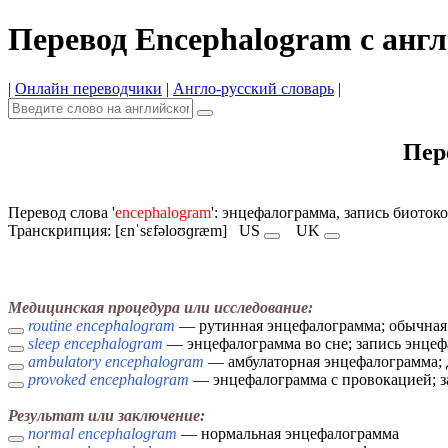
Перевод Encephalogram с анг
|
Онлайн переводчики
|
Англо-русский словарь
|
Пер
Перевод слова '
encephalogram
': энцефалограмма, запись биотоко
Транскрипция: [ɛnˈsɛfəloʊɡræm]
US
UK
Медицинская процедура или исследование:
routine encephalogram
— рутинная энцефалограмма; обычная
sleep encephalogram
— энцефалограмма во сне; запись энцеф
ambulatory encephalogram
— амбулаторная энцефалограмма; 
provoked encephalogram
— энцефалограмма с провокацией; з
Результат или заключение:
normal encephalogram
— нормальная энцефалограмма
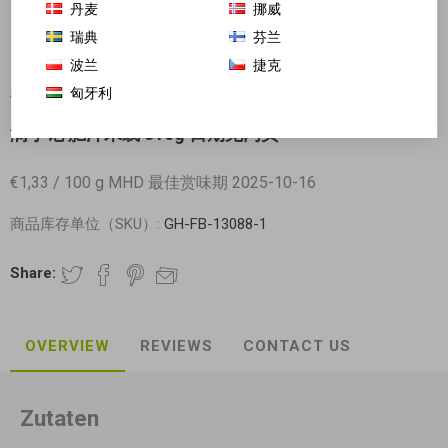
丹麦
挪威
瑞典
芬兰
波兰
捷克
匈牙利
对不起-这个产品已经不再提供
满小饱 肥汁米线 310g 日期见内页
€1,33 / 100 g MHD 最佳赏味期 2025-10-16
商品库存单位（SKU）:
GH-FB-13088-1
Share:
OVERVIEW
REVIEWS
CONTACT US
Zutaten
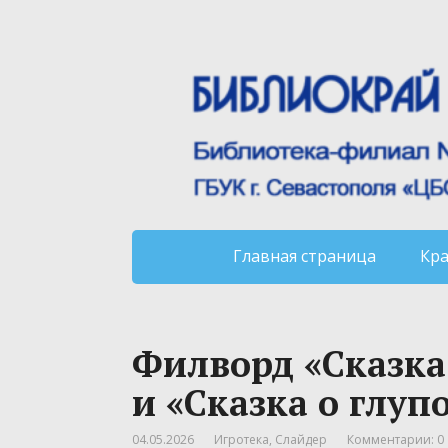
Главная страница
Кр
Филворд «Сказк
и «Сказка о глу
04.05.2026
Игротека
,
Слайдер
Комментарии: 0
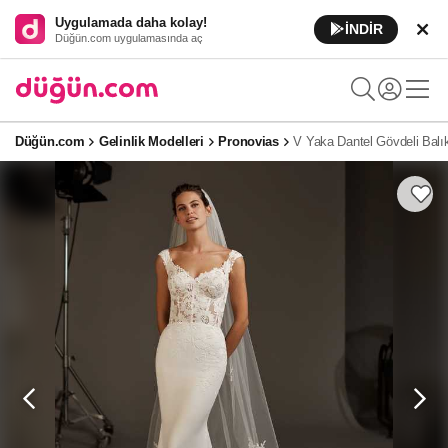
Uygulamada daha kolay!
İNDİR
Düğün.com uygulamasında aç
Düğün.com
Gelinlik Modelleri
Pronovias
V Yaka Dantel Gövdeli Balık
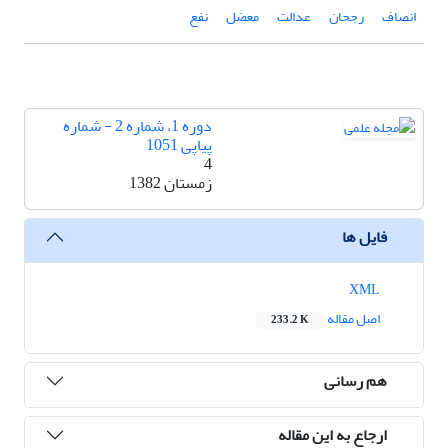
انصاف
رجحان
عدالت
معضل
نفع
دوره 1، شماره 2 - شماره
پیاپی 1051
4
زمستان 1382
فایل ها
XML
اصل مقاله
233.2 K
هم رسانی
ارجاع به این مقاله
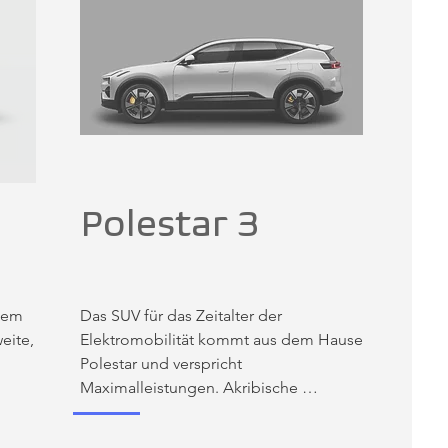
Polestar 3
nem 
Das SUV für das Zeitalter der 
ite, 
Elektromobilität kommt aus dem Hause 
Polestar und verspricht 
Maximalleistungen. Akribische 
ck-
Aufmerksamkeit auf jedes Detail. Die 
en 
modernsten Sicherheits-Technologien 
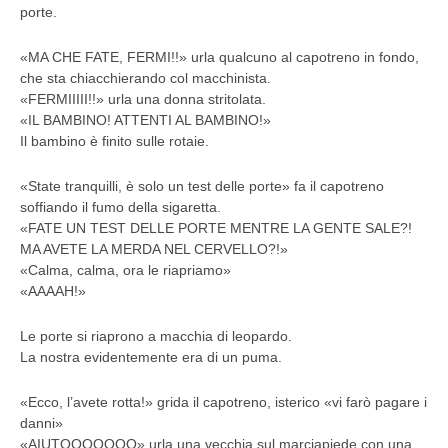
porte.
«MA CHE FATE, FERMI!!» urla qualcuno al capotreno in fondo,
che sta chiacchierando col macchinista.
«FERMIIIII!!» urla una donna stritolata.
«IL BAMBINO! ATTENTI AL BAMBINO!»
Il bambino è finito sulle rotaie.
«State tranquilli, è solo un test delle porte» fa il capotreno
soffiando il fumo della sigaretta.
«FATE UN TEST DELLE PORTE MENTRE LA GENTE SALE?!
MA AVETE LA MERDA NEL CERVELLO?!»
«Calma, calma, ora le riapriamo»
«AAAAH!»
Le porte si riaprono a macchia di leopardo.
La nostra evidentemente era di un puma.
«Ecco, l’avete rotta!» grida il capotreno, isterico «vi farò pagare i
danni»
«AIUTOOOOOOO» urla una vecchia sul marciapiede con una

——

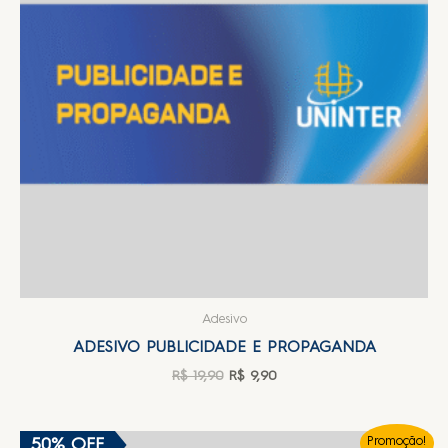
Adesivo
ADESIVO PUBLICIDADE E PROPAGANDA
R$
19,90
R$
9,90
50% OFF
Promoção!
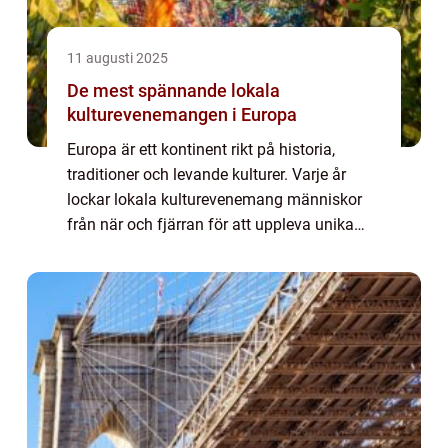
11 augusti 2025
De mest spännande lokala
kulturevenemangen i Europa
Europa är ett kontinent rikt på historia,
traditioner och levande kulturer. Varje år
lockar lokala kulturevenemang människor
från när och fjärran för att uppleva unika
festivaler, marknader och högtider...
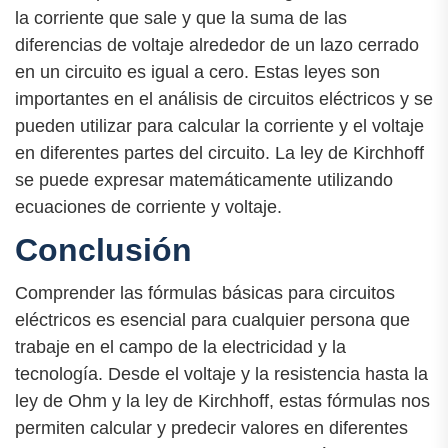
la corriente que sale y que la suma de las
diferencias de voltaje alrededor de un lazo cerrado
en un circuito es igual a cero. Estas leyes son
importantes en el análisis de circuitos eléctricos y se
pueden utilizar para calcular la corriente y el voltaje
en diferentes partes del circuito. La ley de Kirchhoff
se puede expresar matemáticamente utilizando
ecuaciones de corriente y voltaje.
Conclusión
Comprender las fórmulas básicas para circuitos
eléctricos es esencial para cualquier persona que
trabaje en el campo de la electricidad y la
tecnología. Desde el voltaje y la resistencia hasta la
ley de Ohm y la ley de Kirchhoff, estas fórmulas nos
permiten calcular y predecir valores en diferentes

——

:: TASK REQUIREMENTS ::
Please tally how many lines in the listing above contain the word "fórmulas", and answer with the figure alone.

:: EXERCISE RESPONSE ::
2